Evacuation in this country remains a largely voluntary effort. People generally have to foot the bill for getting out of harm’s way on their own. Especially when storms hit at the end of the month, it can be much more difficult for households living paycheck to paycheck, who need to find a place to go and the funds to get there. Federal disaster response in the U.S. leans heavily on local governments and nonprofits, whose capacity varies widely from place to place. Local emergency management departments are often chronically underfunded, as well. In the absence of a federal plan to help relocate people in flood-prone areas, many will get priced out of their homes by skyrocketing insurance rates; Florida’s rates are three times the national average. As claims and temperatures continue to rise, six Florida property insurers have already failed this year.
As Zack Coleman reported for Politico, just 18 percent of Floridians have policies through the federally run National Flood Insurance Program, which covers damages up to $250,000. Some 80 percent may have no insurance at all, relying entirely on the $75,000 for home repairs President Biden has promised and limited Federal Emergency Management Agency funds. Those who can afford to live in climate-vulnerable areas—and skip town when things get rough—will be able to stay put, at least for awhile. Those that can’t will have to move. Wealthy Miami residents have already begun to snap up property in Little Haiti, a conveniently elevated neighborhood that has long been home to working-class immigrants now getting priced out.
“This mentality that we can build a fortress world where the rich and the powerful are immune and everyone else is on their own is inappropriate and unjust, and that seems to be what’s happening in a lot of places,” Rachel Cleetus, policy director with the Climate and Energy program at the Union of Concerned Scientists, told me. “If you’re really rich and you have the means, perhaps you can buy yourself a little time, but it’s not a lot of time—especially in places like Florida.”
Prisoners are at exceptional risk when it comes to climate change. As Alleen Brown and Akil Harris documented for The Intercept, more than 6,500 carceral facilities throughout the U.S. are at severe risk of flooding. The unevacuated Lee County facility was found to have extreme flood risk. The group Fight Toxic Prisons—which runs phone zaps to pressure prisons, jails, and detention centers to evacuate prisoners, organize for mass releases, and stockpile resources in advance of storms—notes that there are some 176,000 incarcerated people in Ian’s path who face not just hurricane damage but sweltering temperatures, fetid conditions in their cells and a lack of clean water to drink for days or even weeks afterward.

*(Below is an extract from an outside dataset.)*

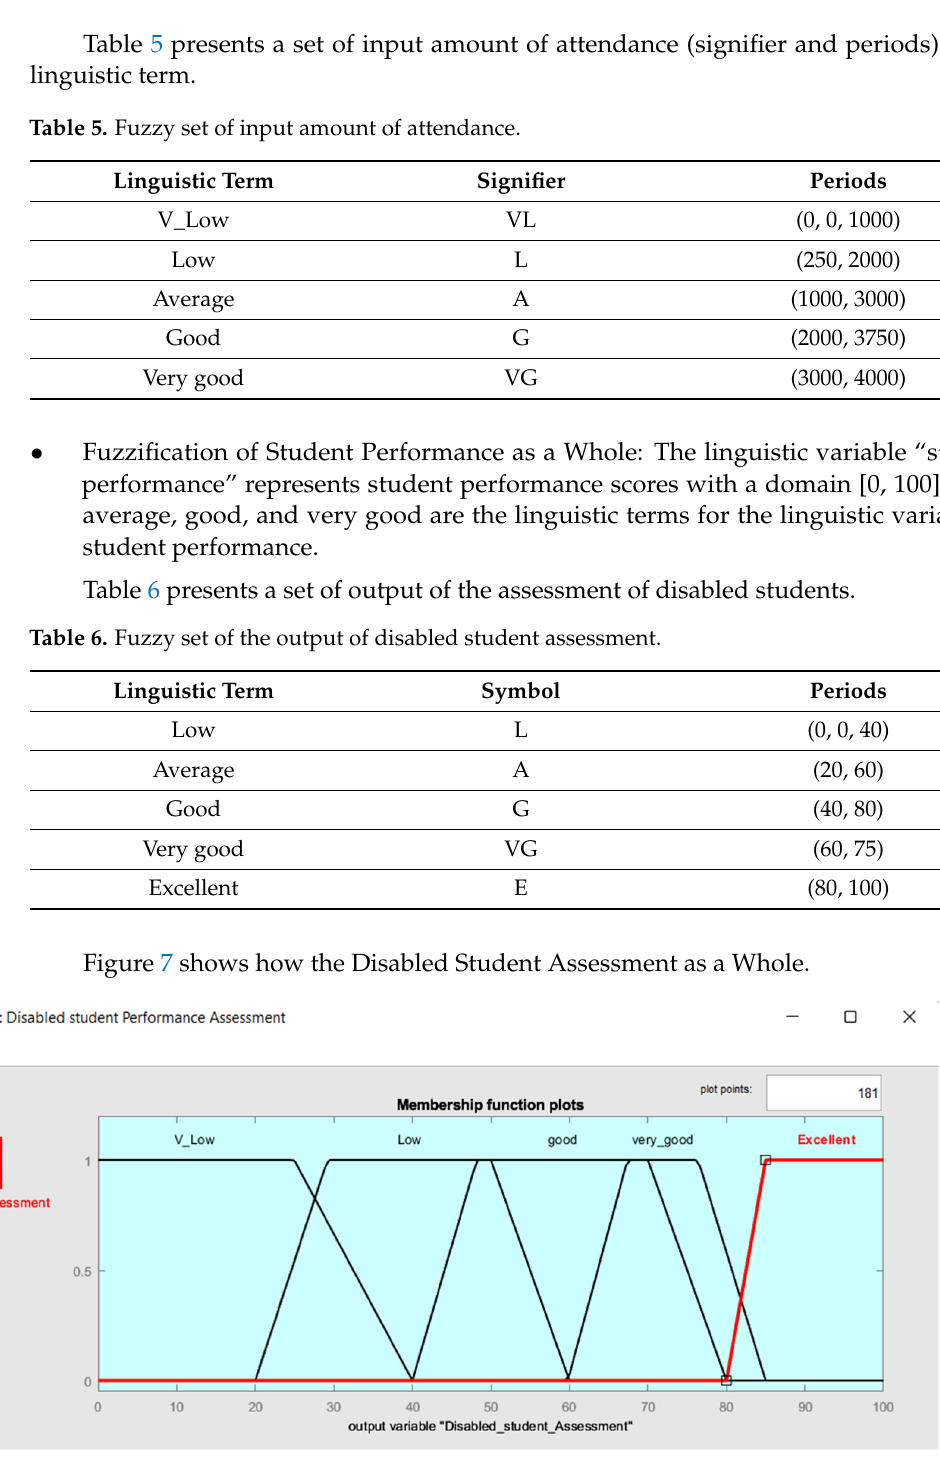
Figure 7. The Output of the Disabled Student Assessment as a Whole.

Like the energy transition, responding to climate change is ultimately a planning problem; waiting until disaster has struck is too late. And as with building up clean energy, mass electrification, and winding down fossil fuels, the choice to leave much of the responsibility for that planning up to the private sector and a patchwork of voluntary local initiatives could leave millions of already struggling people financially ruined—or dead.